The Fair Credit Reporting Act, or FCRA, is a piece of legislation passed by Congress in 1970 to promote fairness, accuracy and privacy for information that consumer reporting agencies use for different purposes. One of the most common functions falling under FCRA is organizations’ use of background checks for the purpose of employment.
Organizations normally send requests to credit reporting agencies when individuals apply for employment, both to obtain a background check and a consumer credit report. What this means is exposure to information of a personal nature at both the organizational and credit-reporting agency level. FCRA aims to help protect the information of these individuals, and this article will detail how organizations can comply with FCRA during this commonly-occurring hiring practice.
Please note: this article should serve as a brief overview of FCRA compliance and in no way is a substitute for legal advice.
To meet compliance with FCRA, organizations must establish a permissible purpose for the use of said personal information. Under FCRA, this information must be used for ordering background checks for the purposes of employment. FCRA uses a broad definition for “employment,” which includes hiring, promotion, transfers, retention, and contracting or volunteering.
One real-world example of this employment, aside from the obvious new hire scenario, is when an organization appoints an executive or professional to a role. A background check may be a routine part of this promotion, just as a cautionary practice.
FCRA mandates that the individual be provided a written notice disclosing that a background check may be required as a condition to their hiring. Operationally speaking, organizations normally provide the individual this disclosure when they arrive for a face-to-face interview. This disclosure can only be combined with an authorization, which will be examined below.
As a preliminary matter, organizations are required to obtain written consent from the individual granting the organization the right to the individual’s consumer credit report before and during the individual’s employment with them. Logistically speaking, hiring organizations normally request the individual’s consumer credit report soon after receiving this authorization.

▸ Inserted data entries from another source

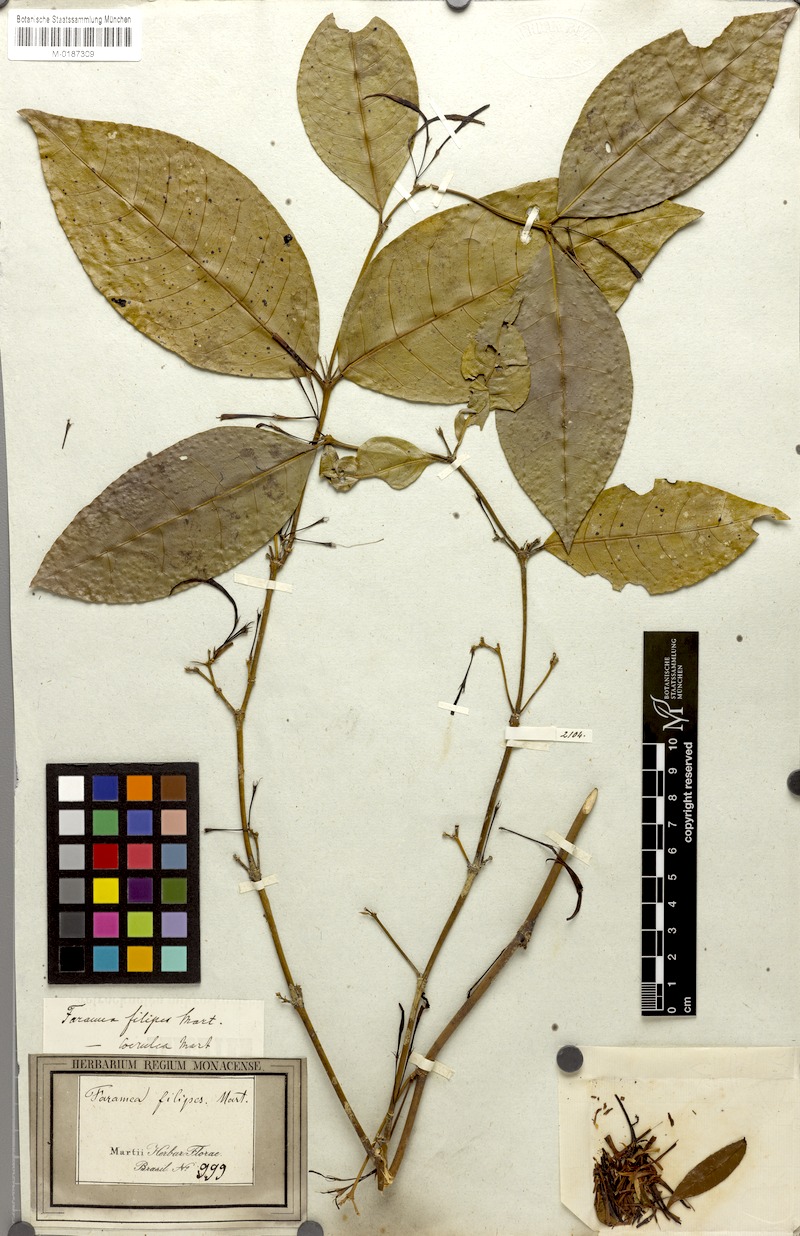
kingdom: Plantae
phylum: Tracheophyta
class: Magnoliopsida
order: Gentianales
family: Rubiaceae
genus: Faramea
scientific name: Faramea coerulea
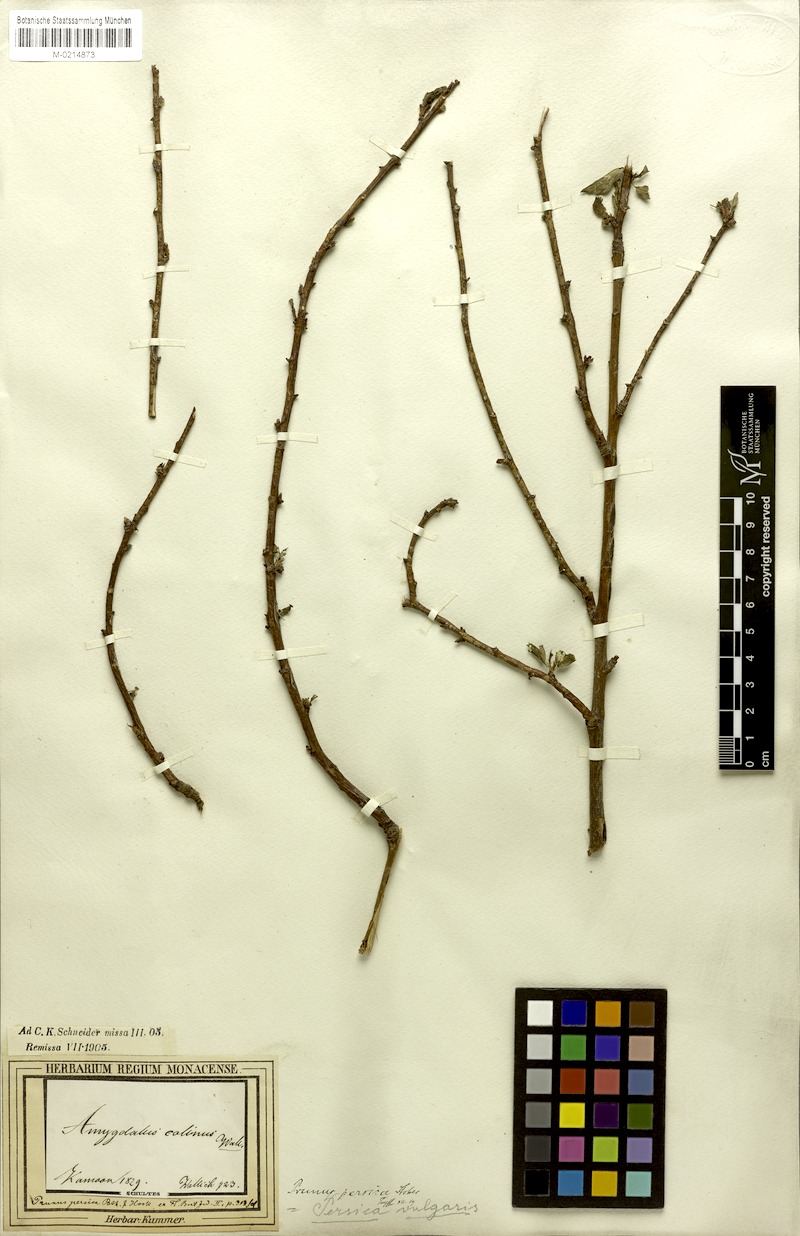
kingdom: Plantae
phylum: Tracheophyta
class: Magnoliopsida
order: Rosales
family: Rosaceae
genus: Prunus
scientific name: Prunus persica
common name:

For all intents and purposes, the organization is considered the “end user” of the individual’s credit report. Being the “end user,” the organization certifies the following:
- That the organization will obtain the background check only for the permissible purpose of employment
- That the organization has made a clear disclosure and has obtained the individual’s consent before ordering a consumer credit report
- That the organization will not use the consumer credit report in a manner that will violate any state or federal equal opportunity laws
- That the organization will properly follow, as will be explored below, adverse action procedures if a negative employment decision is made based upon information from the consumer credit report
Ethical Hacking Training – Resources (InfoSec)
If the organization has made a negative employment decision based upon the consumer credit report, it must take actions prior to rescinding an employment offer or employee termination. This is a two-pronged process.
In an oral, written, or electronic form, the organization must give the individual a pre-adverse notice. This notice must inform the individual of:
- The credit reporting agency that assembled the report’s name, address and telephone number
- That the credit reporting agency was not the decision-maker and that it will not explain why the negative employment decision was made
- That the individual has a right to a free disclosure of the negative hiring decision if the request is made to the credit reporting agency within sixty days
- That the individual has a right to dispute any incomplete or inaccurate information on the consumer credit report directly to the credit reporting agency
At this point, the organization must allow the individual applying for employment five days to contact the credit reporting agency in case he/she wants to dispute the report. Once five days has passed, the organization can make its final employment decision.
- Please note that if the individual has disputed the information contained in the consumer credit report, the credit reporting agency has 30 days to perform a reinvestigation into the matter at no cost to the individual. The screening firm must provide updates to the individual and the organization of the reinvestigation results
- If the organization ends up making a negative employment decision, it must send a final adverse notice to the individual
- Additionally, certain states have state specific notices that must be sent to the individual in the case of a negative employment decision. Organizations will have to research applicable law for the state that they operate in to determine if they are subject to these laws
Provide a Copy of the FCRA for Reference
Organizations must provide a copy of the FCRA for reference, both to individuals that are seeking employment with the organization and those currently employed by the organization. A commonly-used place to post the FCRA is in the employee break area, probably near where the “equal opportunity of employment” material is normally displayed.
The FCRA is in place to protect an individual and his/her personal information when a request is submitted to a credit reporting agency for purposes of obtaining a consumer credit report. Although organizations are required to take certain actions to maintain compliance with this law, it is actually quite simple to maintain compliance with FCRA, and most organizations will have to invest only a small amount of time into the preparation of an FCRA-compliant plan of action regarding credit reports.